The Case Against Hate-Speech Laws: a Canadian Perspective

It is not science fiction to imagine that Section 319 and other as-yet-undrafted Canadian “anti-hate” laws will metastasize.

· 6 min read
The Case Against Hate-Speech Laws: a Canadian Perspective
Photo by Jason Leung / Unsplash


In April, Canada’s federal government announced plans to criminalize speech that denies the Nazi genocide of six million Jews during World War II. At the time, Prime Minister Justin Trudeau presumably saw this as a popular, low-risk initiative. All reasonable people find Holocaust denial to be repugnant.

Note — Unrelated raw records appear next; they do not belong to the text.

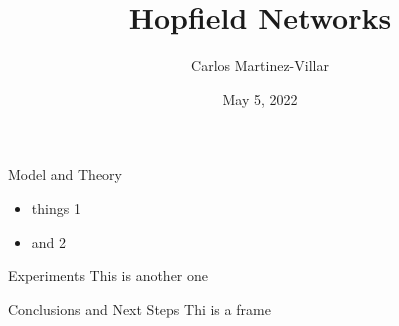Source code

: \documentclass[10pt]{beamer}
\title{Hopfield Networks}
\author[STAT9100-Final Project]{Carlos Martinez-Villar}
\date{May 5, 2022}
\begin{document}
\begin{frame}
	\titlepage
\end{frame}

\begin{frame}{Model and Theory}
	\begin{itemize}
		\item things 1
		\item and 2
	\end{itemize}
\end{frame}

\begin{frame}{Experiments}	
This is another one
\end{frame}

\begin{frame}{Conclusions and Next Steps}
Thi is a frame
\end{frame}
\end{document}
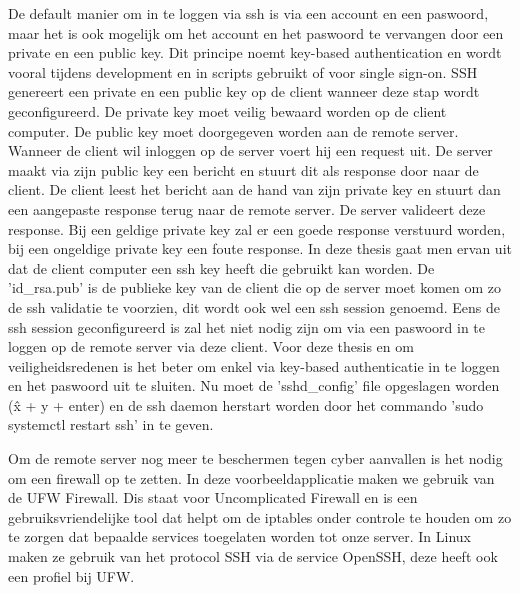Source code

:             De default manier om in te loggen via ssh is via een account en een paswoord, maar het is ook mogelijk om het account en het paswoord te vervangen door een private en een public key. Dit principe noemt key-based authentication en wordt vooral tijdens development en in scripts gebruikt of voor single sign-on. SSH genereert een private en een public key op de client wanneer deze stap wordt geconfigureerd. De private key moet veilig bewaard worden op de client computer. De public key moet doorgegeven worden aan de remote server. Wanneer de client wil inloggen op de server voert hij een request uit. De server maakt via zijn public key een bericht en stuurt dit als response door naar de client. De client leest het bericht aan de hand van zijn private key en stuurt dan een aangepaste response terug naar de remote server. De server valideert deze response. Bij een geldige private key zal er een goede response verstuurd worden, bij een ongeldige private key een foute response.
            In deze thesis gaat men ervan uit dat de client computer een ssh key heeft die gebruikt kan worden. %
            De 'id\_rsa.pub' is de publieke key van de client die op de server moet komen om zo de ssh validatie te voorzien, dit wordt ook wel een ssh session genoemd. Eens de ssh session geconfigureerd is zal het niet nodig zijn om via een paswoord in te loggen op de remote server via deze client.
            Voor deze thesis en om veiligheidsredenen is het beter om enkel via key-based authenticatie in te loggen en het paswoord uit te sluiten.
            Nu moet de 'sshd\_config' file opgeslagen worden (\^x + y + enter) en de ssh daemon herstart worden door het commando 'sudo systemctl restart ssh' in te geven.
            
            Om de remote server nog meer te beschermen tegen cyber aanvallen is het nodig om een firewall op te zetten. In deze voorbeeldapplicatie maken we gebruik van de UFW Firewall. Dis staat voor Uncomplicated Firewall en is een gebruiksvriendelijke tool dat helpt om de iptables onder controle te houden om zo te zorgen dat bepaalde services toegelaten worden tot onze server.
            In Linux maken ze gebruik van het protocol SSH via de service OpenSSH, deze heeft ook een profiel bij UFW.
            
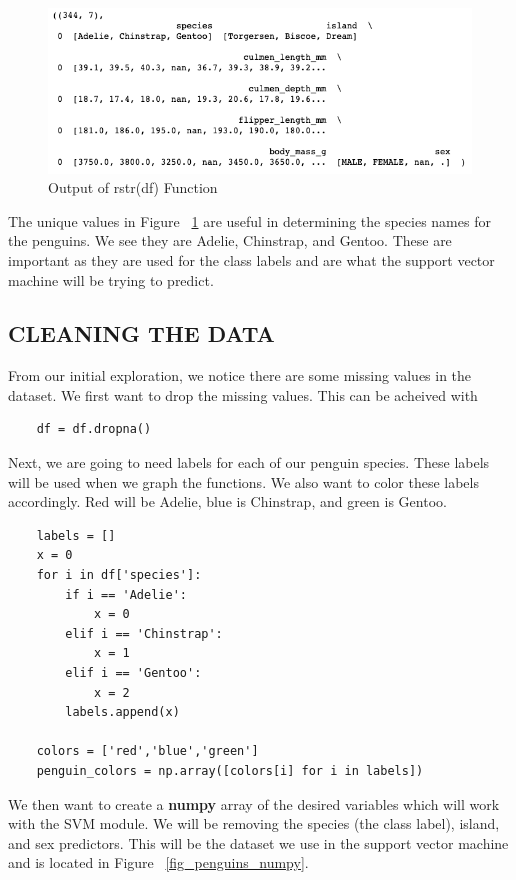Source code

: \documentclass[12pt]{article}
\begin{document}
\begin{figure}[H]
    \centering
    \includegraphics[width=5in]{Figures/penguins/rstr(df).png}
    \caption{Output of rstr(df) Function}
    \label{fig_rstr(df)}
\end{figure}

The unique values in Figure ~\ref{fig_rstr(df)} are useful in determining the species names for the penguins. We see they are Adelie, Chinstrap, and Gentoo. These are important as they are used for the class labels and are what the support vector machine will be trying to predict.

\subsection{CLEANING THE DATA}

From our initial exploration, we notice there are some missing values in the dataset. We first want to drop the missing values. This can be acheived with

\begin{verbatim}
    df = df.dropna()
\end{verbatim}

Next, we are going to need labels for each of our penguin species. These labels will be used when we graph the functions. We also want to color these labels accordingly. Red will be Adelie, blue is Chinstrap, and green is Gentoo.

\begin{verbatim}
    labels = []
    x = 0
    for i in df['species']:
        if i == 'Adelie':
            x = 0
        elif i == 'Chinstrap':
            x = 1
        elif i == 'Gentoo':
            x = 2
        labels.append(x)
    
    colors = ['red','blue','green']
    penguin_colors = np.array([colors[i] for i in labels])
\end{verbatim}

We then want to create a \textbf{numpy} array of the desired variables which will work with the SVM module. We will be removing the species (the class label), island, and sex predictors. This will be the dataset we use in the support vector machine and is located in Figure ~\ref{fig_penguins_numpy}.
\end{document}
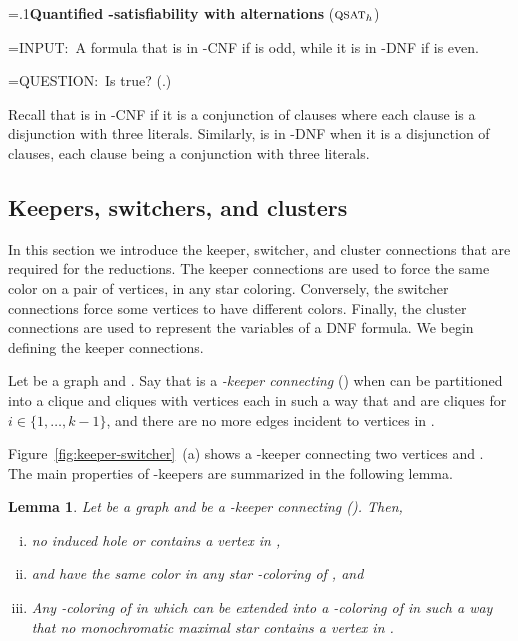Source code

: \documentclass[a4paper, 11pt, oneside]{article}
\newtheorem{lemma}[theorem]{Lemma}
\newcommand{\qsat}[1]{\ensuremath{\textsc{qsat}_{#1}}}
\newcommand{\range}[3]{\ensuremath{#1 \in \{#2,\ldots,#3\}}}
\newenvironment{Problem}{\begin{Sbox}\begin{minipage}{\textwidth-2\parindent}\parskip=.1\baselineskip \vspace{.25\baselineskip}}{\vspace{.25\baselineskip}\end{minipage}\end{Sbox}\vspace{\baselineskip}\begin{center}\doublebox{\TheSbox}\end{center}\vspace{\baselineskip}}
\newcommand{\problemName}[1]{\noindent#1\vspace{.5\baselineskip}}
\newcommand{\InputTag}{\textsf{INPUT:}\ }
\newlength{\InputLength}\settowidth{\InputLength}{\InputTag}
\newcommand{\problemInput}[1]{\hangindent=\InputLength\InputTag #1}
\newcommand{\QuestionTag}{\textsf{QUESTION:}\ }
\newlength{\QuestionLength}\settowidth{\QuestionLength}{\QuestionTag}
\newcommand{\problemQuestion}[1]{\hangindent=\QuestionLength\QuestionTag #1}
\newcommand{\problem}[3]{\begin{Problem}\problemName{#1}\par\problemInput{#2}\par\problemQuestion{#3}\end{Problem}}
\let\Definition=\emph
\begin{document}
\problem{\textbf{Quantified -satisfiability with  alternations} (\qsat{h})}
{A formula  that is in -CNF if  is odd, while it is in -DNF if  is even.}
{Is  true? (.)}

Recall that  is in -CNF if it is a conjunction of clauses where each clause is a disjunction with three literals.  Similarly,  is in -DNF when it is a disjunction of clauses, each clause being a conjunction with three literals.

\subsection{Keepers, switchers, and clusters}

In this section we introduce the keeper, switcher, and cluster connections that are required for the reductions.  The keeper connections are used to force the same color on a pair of vertices, in any star coloring.  Conversely, the switcher connections force some vertices to have different colors.  Finally, the cluster connections are used to represent the variables of a DNF formula.  We begin defining the keeper connections.

\begin{defn}[-keeper]\label{def:k-keeper connection}
  Let  be a graph and .  Say that  is a \Definition{-keeper connecting } () when  can be partitioned into a clique  and  cliques  with  vertices each in such a way that  and  are cliques for \range{i}{1}{k-1}, and there are no more edges incident to vertices in .
\end{defn}

Figure~\ref{fig:keeper-switcher}~(a) shows a -keeper connecting two vertices  and . The main properties of -keepers are summarized in the following lemma.

\begin{lemma}\label{lem:keeper properties}
 Let  be a graph and  be a -keeper connecting  (). Then,
\begin{enumerate}[(i)]
  \item no induced hole or  contains a vertex in ,\label{lem:keeper properties:forbidden}
  \item  and  have the same color in any star -coloring of , and\label{lem:keeper properties:colors}
  \item Any -coloring  of  in which  can be extended into a -coloring of  in such a way that no monochromatic maximal star contains a vertex in .\label{lem:keeper properties:extension}
\end{enumerate}
\end{lemma}
\end{document}
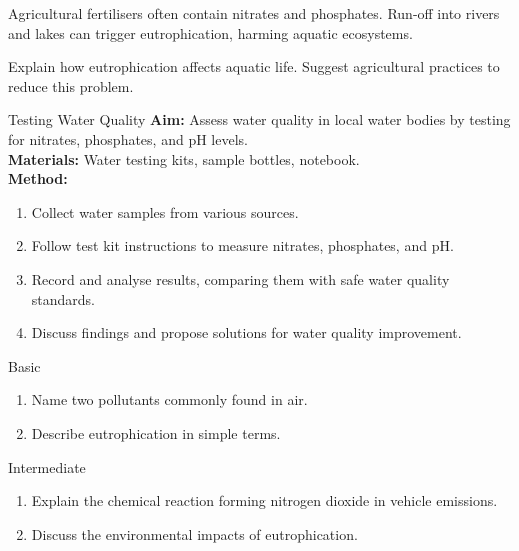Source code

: 
\begin{example}
Agricultural fertilisers often contain nitrates and phosphates. Run-off into rivers and lakes can trigger eutrophication, harming aquatic ecosystems.
\end{example}

\begin{stopandthink}
Explain how eutrophication affects aquatic life. Suggest agricultural practices to reduce this problem.
\end{stopandthink}

\begin{investigation}{Testing Water Quality}
\textbf{Aim:} Assess water quality in local water bodies by testing for nitrates, phosphates, and pH levels.\\
\textbf{Materials:} Water testing kits, sample bottles, notebook.\\
\textbf{Method:}
\begin{enumerate}
\item Collect water samples from various sources.
\item Follow test kit instructions to measure nitrates, phosphates, and pH.
\item Record and analyse results, comparing them with safe water quality standards.
\item Discuss findings and propose solutions for water quality improvement.
\end{enumerate}
\end{investigation}

\begin{tieredquestions}{Basic}
\begin{enumerate}
\item Name two pollutants commonly found in air.
\item Describe eutrophication in simple terms.
\end{enumerate}
\end{tieredquestions}

\begin{tieredquestions}{Intermediate}
\begin{enumerate}
\item Explain the chemical reaction forming nitrogen dioxide in vehicle emissions.
\item Discuss the environmental impacts of eutrophication.
\end{enumerate}
\end{tieredquestions}


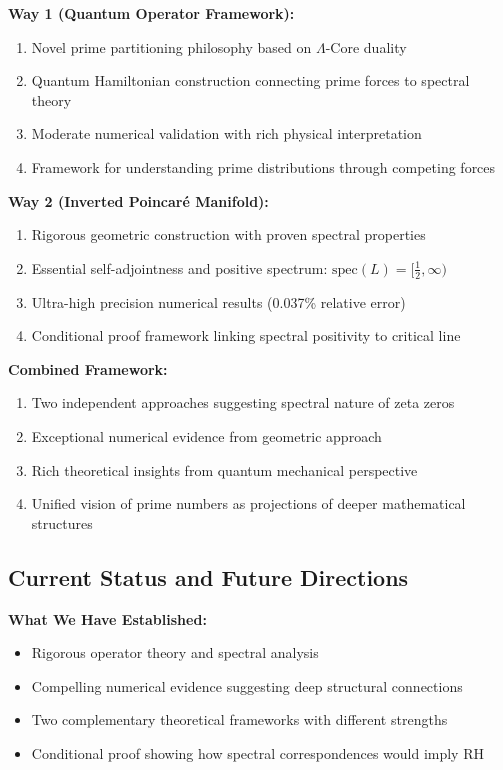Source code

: \documentclass[12pt]{article}
\begin{document}
\textbf{Way 1 (Quantum Operator Framework):}
\begin{enumerate}
\item Novel prime partitioning philosophy based on $\Lambda$-Core duality
\item Quantum Hamiltonian construction connecting prime forces to spectral theory
\item Moderate numerical validation with rich physical interpretation
\item Framework for understanding prime distributions through competing forces
\end{enumerate}

\textbf{Way 2 (Inverted Poincaré Manifold):}
\begin{enumerate}
\item Rigorous geometric construction with proven spectral properties
\item Essential self-adjointness and positive spectrum: $\text{spec}(L) = [\frac{1}{2}, \infty)$
\item Ultra-high precision numerical results (0.037\% relative error)
\item Conditional proof framework linking spectral positivity to critical line
\end{enumerate}

\textbf{Combined Framework:}
\begin{enumerate}
\item Two independent approaches suggesting spectral nature of zeta zeros
\item Exceptional numerical evidence from geometric approach
\item Rich theoretical insights from quantum mechanical perspective
\item Unified vision of prime numbers as projections of deeper mathematical structures
\end{enumerate}

\subsection{Current Status and Future Directions}

\textbf{What We Have Established:}
\begin{itemize}
\item Rigorous operator theory and spectral analysis
\item Compelling numerical evidence suggesting deep structural connections
\item Two complementary theoretical frameworks with different strengths
\item Conditional proof showing how spectral correspondences would imply RH
\end{itemize}
\end{document}
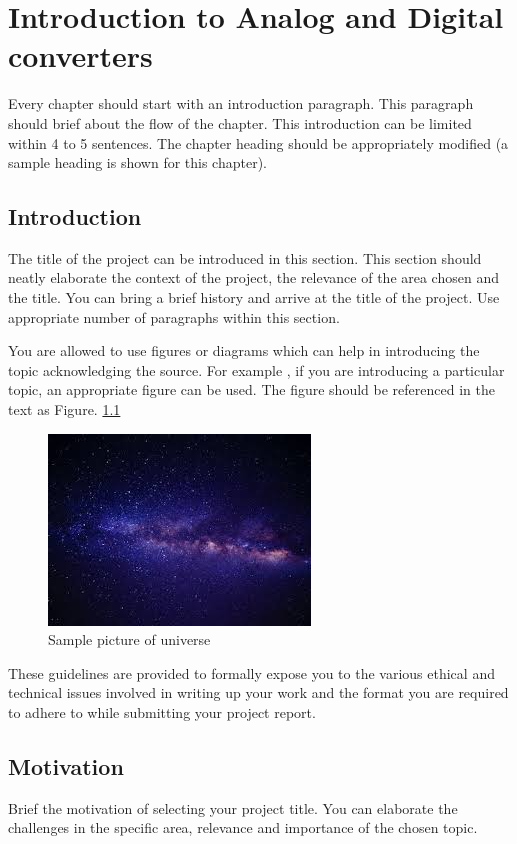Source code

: \chapter{Introduction to Analog and Digital converters}
Every chapter should start with an introduction paragraph. This paragraph should brief about the flow of the chapter. This introduction can be limited within 4 to 5 sentences. The chapter heading should be appropriately modified (a sample heading is shown for this chapter).
\section[Introduction]{\textbf{Introduction}}
The title of the project can be introduced in this section. This section should neatly elaborate the context of the project, the relevance of the area chosen and the title. You can bring a brief history and arrive at the title of the project. Use appropriate number of paragraphs within this section. 

You are allowed to use figures or diagrams which can help in introducing the topic acknowledging the source. For example , if you are introducing a particular topic, an appropriate figure can be used. The figure should be referenced in the text as Figure. \ref{fig:universe} 
\begin{figure}[htb]
\centering
	\includegraphics[scale=1]{Figures/universe}	
	\caption{Sample picture of universe }
	\label{fig:universe}
\end{figure}

These guidelines are provided to formally expose you to the various ethical and technical issues involved in writing up your work and the format you are required to adhere to while submitting your project report.

\section[Motivation]{\textbf{Motivation}}

Brief the motivation of selecting your project title. You can elaborate the challenges in the specific area, relevance and importance of the chosen topic. 


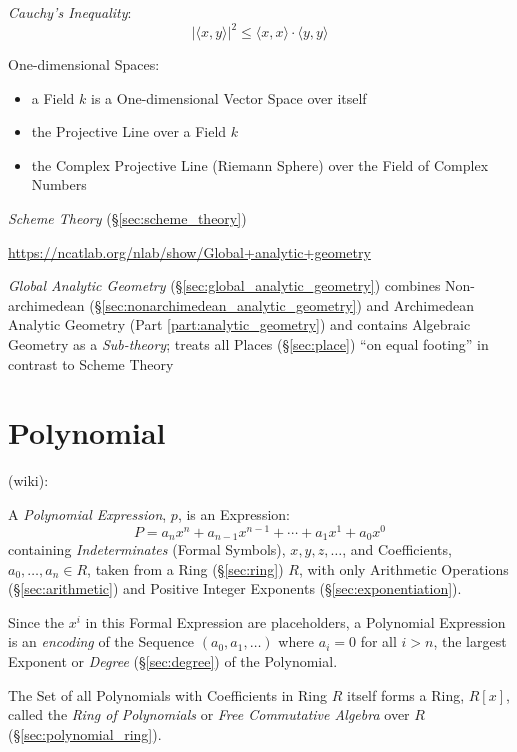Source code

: \emph{Cauchy's Inequality}:
\[
    |\langle x,y \rangle|^2 \leq \langle x,x \rangle \cdot \langle
    y,y \rangle
\]

One-dimensional Spaces:
\begin{itemize}
\item a Field $k$ is a One-dimensional Vector Space over itself
\item the Projective Line over a Field $k$
\item the Complex Projective Line (Riemann Sphere) over the Field of Complex
  Numbers
\end{itemize}

\emph{Scheme Theory} (\S\ref{sec:scheme_theory})

\url{https://ncatlab.org/nlab/show/Global+analytic+geometry}

\emph{Global Analytic Geometry} (\S\ref{sec:global_analytic_geometry}) combines
Non-archimedean (\S\ref{sec:nonarchimedean_analytic_geometry}) and Archimedean
Analytic Geometry (Part \ref{part:analytic_geometry}) and contains Algebraic
Geometry as a \emph{Sub-theory}; treats all Places (\S\ref{sec:place}) ``on
equal footing'' in contrast to Scheme Theory



\section{Polynomial}\label{sec:polynomial}

(wiki):

A \emph{Polynomial Expression}, $p$, is an Expression:
\[
  P = a_n x^n + a_{n-1}x^{n-1} + \cdots + a_1 x^1 + a_0 x^0
\]
containing \emph{Indeterminates} (Formal Symbols), $x, y, z, \ldots$, and
Coefficients, $a_0, \ldots, a_n \in R$, taken from a Ring (\S\ref{sec:ring})
$R$, with only Arithmetic Operations (\S\ref{sec:arithmetic}) and Positive
Integer Exponents (\S\ref{sec:exponentiation}).

Since the $x^i$ in this Formal Expression are placeholders, a Polynomial
Expression is an \emph{encoding} of the Sequence $(a_0, a_1, \ldots)$ where $a_i
= 0$ for all $i > n$, the largest Exponent or \emph{Degree} (\S\ref{sec:degree})
of the Polynomial.

The Set of all Polynomials with Coefficients in Ring $R$ itself forms a Ring,
$R[x]$, called the \emph{Ring of Polynomials} or \emph{Free Commutative Algebra}
over $R$ (\S\ref{sec:polynomial_ring}).

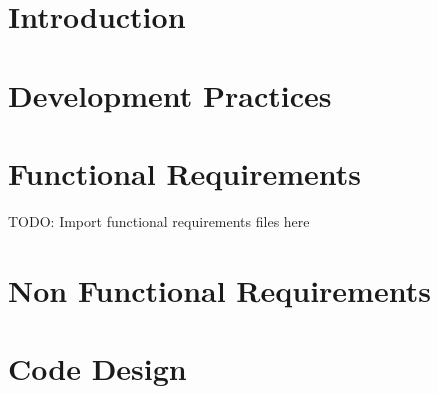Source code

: 



\chapter{Introduction}








\chapter{Development Practices}







\chapter{Functional Requirements}


TODO: Import functional requirements files here




\newpage



\chapter{Non Functional Requirements}




\chapter{Code Design}






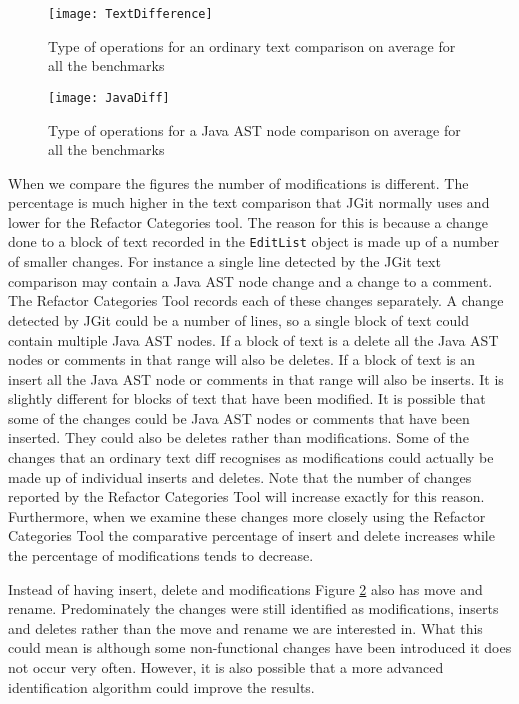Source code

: \begin{figure}[p] 
 \begin{center}
 \texttt{[image: TextDifference]}
 \end{center}
 \caption{Type of operations for an ordinary text comparison on average for all the benchmarks}
 \label{fig:textDifference}
\end{figure}

\begin{figure}[p] 
 \begin{center}
 \texttt{[image: JavaDiff]}
 \end{center}
 \caption{Type of operations for a Java AST node comparison on average for all the benchmarks}
 \label{fig:javaDifference}
\end{figure}

When we compare the figures the number of modifications is different.
The percentage is much higher in the text comparison that JGit normally uses and lower for the Refactor Categories tool.
The reason for this is because a change done to a block of text recorded in the \lstinline{EditList} object is made up of a number of smaller changes.  
For instance a single line detected by the JGit text comparison may contain a Java AST node change and a change to a comment.
The Refactor Categories Tool records each of these changes separately.
A change detected by JGit could be a number of lines, so a single block of text could contain multiple Java AST nodes.  
If a block of text is a delete all the Java AST nodes or comments in that range will also be deletes. 
If a block of text is an insert all the Java AST node or comments in that range will also be inserts.
It is slightly different for blocks of text that have been modified.
It is possible that some of the changes could be Java AST nodes or comments that have been inserted.
They could also be deletes rather than modifications.
Some of the changes that an ordinary text diff recognises as modifications could actually be made up of individual inserts and deletes.
Note that the number of changes reported by the Refactor Categories Tool will increase exactly for this reason.
Furthermore, when we examine these changes more closely using the Refactor Categories Tool the comparative percentage of insert and delete increases while the percentage of modifications tends to decrease.  

Instead of having insert, delete and modifications Figure \ref{fig:javaDifference} also has move and rename.
Predominately the changes were still identified as modifications, inserts and deletes rather than the move and rename we are interested in.
What this could mean is although some non-functional changes have been introduced it does not occur very often.  
However, it is also possible that a more advanced identification algorithm could improve the results. 

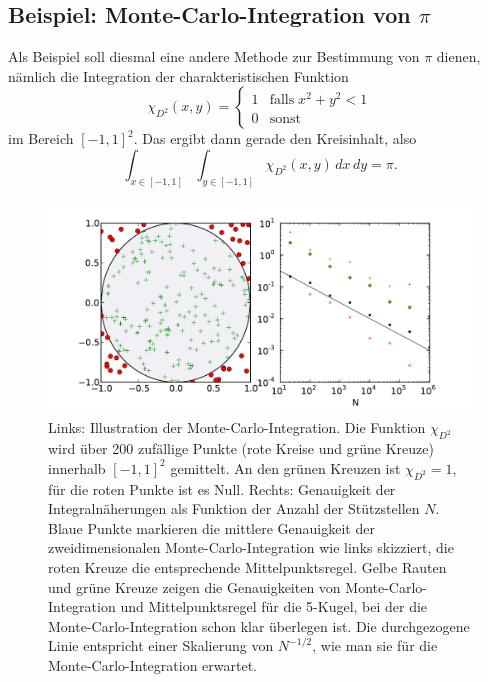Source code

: \subsection{\texorpdfstring{Beispiel: Monte-Carlo-Integration von
    $\pi$}{Beispiel: Quasi-Monte-Carlo-Integration von pi}}

Als Beispiel soll diesmal eine andere Methode zur Bestimmung von
$\pi$ dienen, nämlich die Integration der charakteristischen Funktion
\begin{equation}
  \chi_{D^2}(x, y)=
  \begin{cases}
    1 & \text{falls}\; x^2 + y^2 < 1\\
    0 & \text{sonst}
  \end{cases}
\end{equation}
im Bereich $[-1,1]^2$. Das ergibt dann gerade den Kreisinhalt, also
\begin{equation}
  \int_{x\in[-1,1]}\int_{y\in[-1,1]}\chi_{D^2}(x, y)\,dx\,dy
  = \pi.
\end{equation}

\begin{figure}
  \centering
  \includegraphics[width=\textwidth]{plots/pi}
  \caption{Links: Illustration der Monte-Carlo-Integration. Die
    Funktion $\chi_{D^2}$ wird über 200 zufällige Punkte (rote Kreise
    und grüne Kreuze) innerhalb $[-1,1]^2$ gemittelt. An den grünen
    Kreuzen ist $\chi_{D^2}=1$, für die roten Punkte ist es
    Null. Rechts: Genauigkeit der Integralnäherungen als Funktion der
    Anzahl der Stützstellen $N$.  Blaue Punkte markieren die mittlere
    Genauigkeit der zweidimensionalen Monte-Carlo-Integration wie
    links skizziert, die roten Kreuze die entsprechende
    Mittelpunktsregel. Gelbe Rauten und grüne Kreuze zeigen die
    Genauigkeiten von Monte-Carlo-Integration und Mittelpunktsregel
    für die 5-Kugel, bei der die Monte-Carlo-Integration schon klar
    überlegen ist. Die durchgezogene Linie entspricht einer Skalierung
    von $N^{-1/2}$, wie man sie für die Monte-Carlo-Integration
    erwartet.}
  \label{fig:pi}
\end{figure}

A similar law already exists in Germany, and the Canadian version has multi-party support. (In fact, one Conservative MP is accusing the PM of stealing his idea.) During the Trudeau era, moreover, Canada’s progressive politicians and media have tirelessly promoted the claim that we are in the midst of a dangerous surge in right-wing extremism, with the proposed hate-speech provisions being marketed as part of a $5.6 million plan to combat antisemitism more broadly.

As a Jew, I have seen little evidence of any antisemitic surge in Canada—even if social media makes it easier to identify and call out the scattered cranks who do still peddle Jew hatred on their obscure websites and social-media accounts. Which is why I believe the government’s plan to criminalize Holocaust denial is more about attracting Jewish votes than protecting the Jews who cast them. But that’s not something you’re supposed to say out loud in polite company.

Some journalists have criticized the proposal on the basis that it might be unconstitutional. But one doesn’t have to invoke the Charter of Rights and Freedoms to explain why banning Holocaust denial is a bad idea. One need only hearken back to the controversy that erupted in the early 2010s over plans to build a Museum for Human Rights in Winnipeg.